Paul Cypress and Manose Singh
East meets West as Mediterranean Guitarist Paul Cypress and Bansuri Flutist Manose Singh join together in their new release "My Beautiful Gypsy." Through their music, Paul and Manose paint a musical canvas of their journeys down roads less traveled.
Paul Cypress lives much of his life in Dubrovnik, on the Adriatic Sea, a crossroads of cultural diversity that inspires his musical style. He first performed the Mediterranean Guitar style that he developed with legendary guitarist Antonio Pisac in Dubrovnik, Croatia in 1975. Later that year he recorded this new style on his first album entitled "The New Age Guitar." In 1976 the Canadian Broadcasting Company shot a documentary film about Paul Cypress and his music on location in Dubrovnik. With the release of his third album in 1979, Paulís music had been distributed in thirty countries on European and Canadian record labels and had been used for film soundtracks in Japan, Canada, and Europe. Consistent worldwide success followed until the onset of the Balkan war in 1991. Until the termination of this conflict, nearly ten years later, Paul did not pursue performance or recording venues. Possibly the most articulate critique of Paul Cypress was penned by Bob Smith in Leisure Magazine for the Vancouver Sun Newspaper, British Columbia, Canada: "Refreshing and innovative, adept with one hand as the other, the sounds he elicited from his fingers and fret board whirred like hummingbird wings."
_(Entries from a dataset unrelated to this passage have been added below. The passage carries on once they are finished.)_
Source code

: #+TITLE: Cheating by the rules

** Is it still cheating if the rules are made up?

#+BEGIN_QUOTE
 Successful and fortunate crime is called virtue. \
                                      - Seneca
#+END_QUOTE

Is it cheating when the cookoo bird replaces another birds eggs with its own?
Manose Singh lives in his native Kathmandu, Nepal; his artistry evokes the powerful beauty of this ancient and magical place. Singh is one of the most noteworthy new faces in the world music scene. At the age of twenty-three, his talent as a solo performer in North Indian classical music, as well as his versatility in other genres, has carried him throughout Europe and America. Manose began his studies of the Bansuri flute (bamboo flute) at the age of eight. As his interest in music quickly deepened, he went from playing Nepali folk songs and other popular music to serious study of the Indian Raga form. He was soon recognized as a child prodigy, and at fifteen he was named as Nepalís "Instrumentalist of the Year". He has been teaching bamboo flute since he was seventeen at the University Of Kathmandu and appears regularly on Nepali TV and radio. Manose has performed at the annual Asian Festival in Basel, Switzerland and at numerous Nepalese embassies around the world. In his 1999 United States Tour he met and began performing in concert with Paul Cypress, which lead to their newly released CD.